== Text provided ==

Updated: 5 May 2020 7:30pm by Christie Arras
My three favourite regattas
Taj and mates at the Laser Nationals
The majority of my greatest sailing memories would be at regattas I have attended across the country but when asked what my favourite regatta would be, I am never able to really answer with just one regatta. Throughout my sailing career so far, I have had many enjoyable experiences at numerous regattas across Victoria and Australia. There are 3 regattas that are at the top of my list: the Recent Australian ILCA (commonly known as laser) Championships, the eastern region interclub regatta and the Sail Country regatta at Albury-Wodonga.

===
== Dataset section ==

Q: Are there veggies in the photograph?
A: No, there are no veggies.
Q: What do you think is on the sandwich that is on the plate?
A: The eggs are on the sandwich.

===

Aim: According to the regattas text, which three regattas sit at the top of the writer's list? The lines after the regattas text are separate material.

Reply to the exercise: The recent Australian ILCA (commonly known as laser) Championships, the eastern region interclub regatta, and the Sail Country regatta at Albury-Wodonga.